ASSIGNED TASK :: A faithful copy is required of the lines from the top of the entries through the line that contains "Headquarters", both included, with no pictures.

Data excerpts:
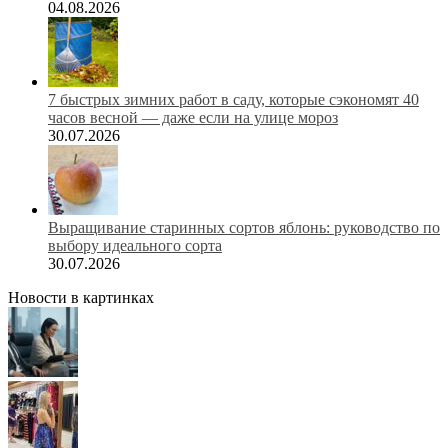
04.08.2026
7 быстрых зимних работ в саду, которые сэкономят 40
часов весной — даже если на улице мороз
30.07.2026
Выращивание старинных сортов яблонь: руководство по
выбору идеального сорта
30.07.2026
Новости в картинках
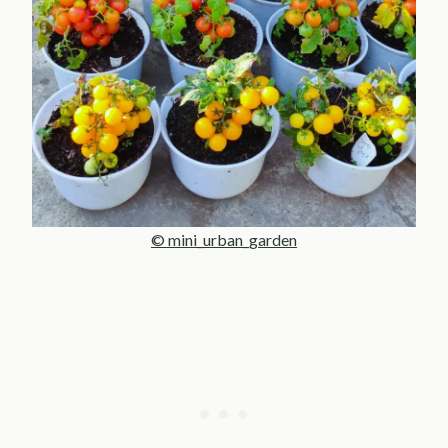
© mini_urban_garden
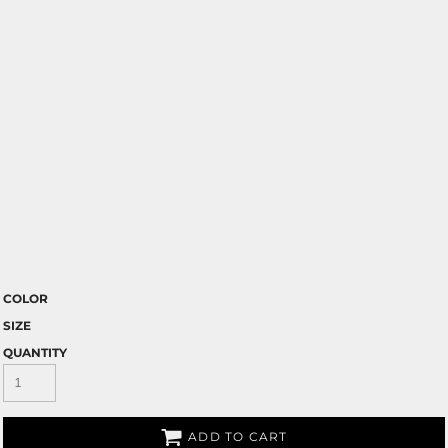
COLOR
SIZE
QUANTITY
ADD TO CART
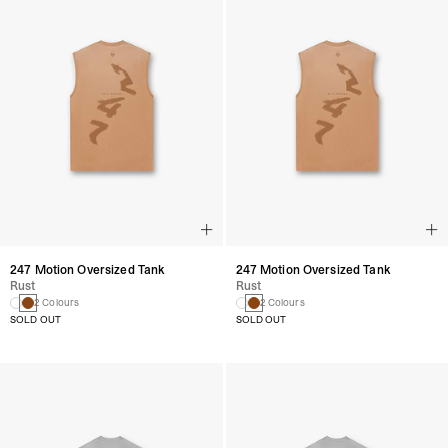
247 Motion Oversized Tank
247 Motion Oversized Tank
Rust
Rust
2 Colours
2 Colours
SOLD OUT
SOLD OUT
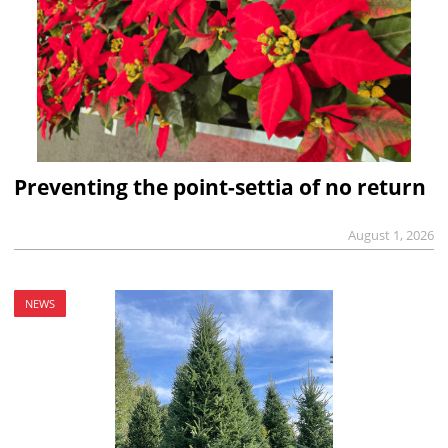
Preventing the point-settia of no return
August 1, 2026
NEWS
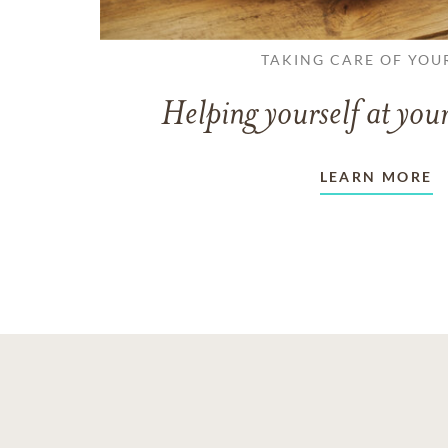
TAKING CARE OF YOU
Helping yourself at your
LEARN MORE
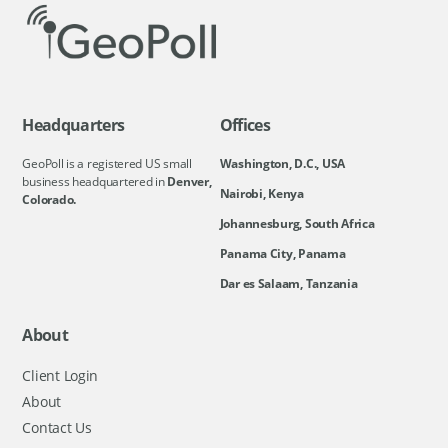
Headquarters
Offices
GeoPoll is a registered US small
Washington, D.C., USA
business headquartered in
Denver,
Nairobi, Kenya
Colorado.
Johannesburg, South Africa
Panama City, Panama
Dar es Salaam, Tanzania
About
Client Login
About
Contact Us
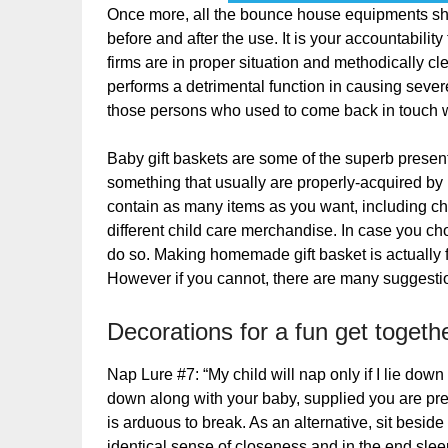
Once more, all the bounce house equipments sho
before and after the use. It is your accountabilit
firms are in proper situation and methodically c
performs a detrimental function in causing severe
those persons who used to come back in touch 
Baby gift baskets are some of the superb present
something that usually are properly-acquired by
contain as many items as you want, including child
different child care merchandise. In case you c
do so. Making homemade gift basket is actually f
However if you cannot, there are many suggestion
Decorations for a fun get togethe
Nap Lure #7: “My child will nap only if I lie dow
down along with your baby, supplied you are prepar
is arduous to break. As an alternative, sit beside 
identical sense of closeness and in the end sleep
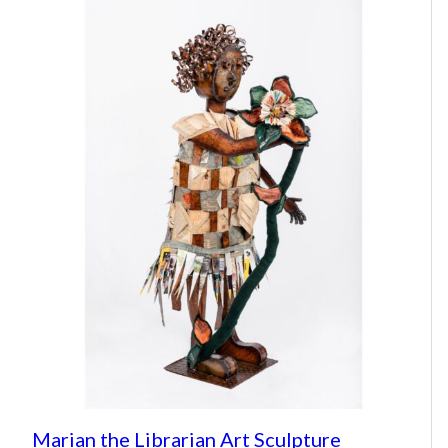
Marian the Librarian Art Sculpture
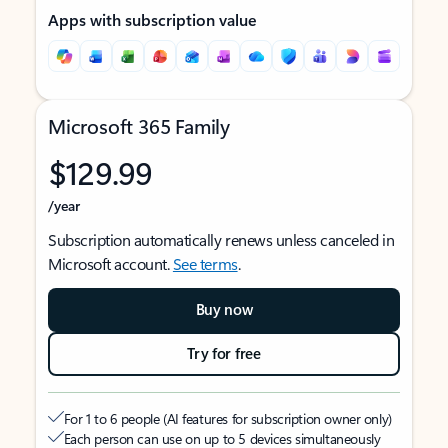
Apps with subscription value
Microsoft 365 Family
$129.99
/year
Subscription automatically renews unless canceled in
Microsoft account.
See terms
.
Buy now
Try for free
For 1 to 6 people (AI features for subscription owner only)
Each person can use on up to 5 devices simultaneously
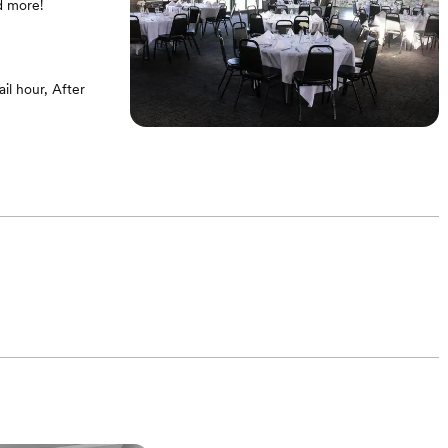
d more!
l hour, After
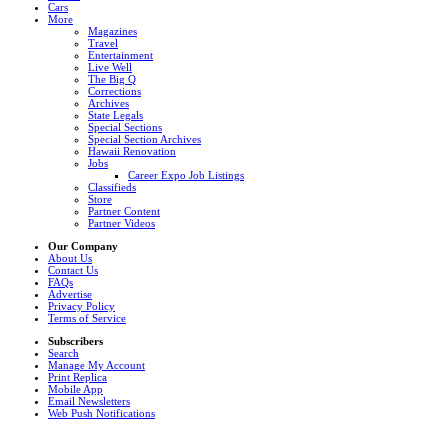
Cars
More
Magazines
Travel
Entertainment
Live Well
The Big Q
Corrections
Archives
State Legals
Special Sections
Special Section Archives
Hawaii Renovation
Jobs
Career Expo Job Listings
Classifieds
Store
Partner Content
Partner Videos
Our Company
About Us
Contact Us
FAQs
Advertise
Privacy Policy
Terms of Service
Subscribers
Search
Manage My Account
Print Replica
Mobile App
Email Newsletters
Web Push Notifications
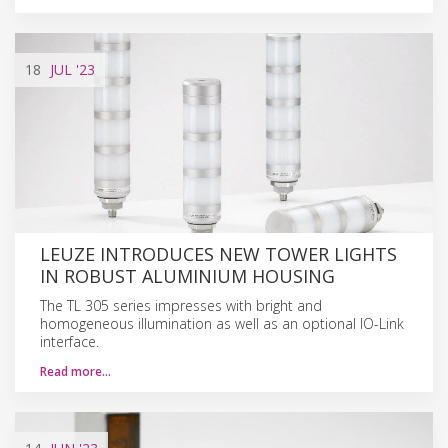
18
JUL
'23
LEUZE INTRODUCES NEW TOWER LIGHTS
IN ROBUST ALUMINIUM HOUSING
The TL 305 series impresses with bright and
homogeneous illumination as well as an optional IO-Link
interface.
Read more…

ANSWER TO THE EXERCISE ::
04.08.2026
7 быстрых зимних работ в саду, которые сэкономят 40
часов весной — даже если на улице мороз
30.07.2026
Выращивание старинных сортов яблонь: руководство по
выбору идеального сорта
30.07.2026
Новости в картинках
© mini_urban_garden
COLOR
SIZE
QUANTITY
ADD TO CART
247 Motion Oversized Tank
247 Motion Oversized Tank
Rust
Rust
2 Colours
2 Colours
SOLD OUT
SOLD OUT
Preventing the point-settia of no return
August 1, 2026
NEWS
TAKING CARE OF YOU
Helping yourself at your
LEARN MORE
Headquarters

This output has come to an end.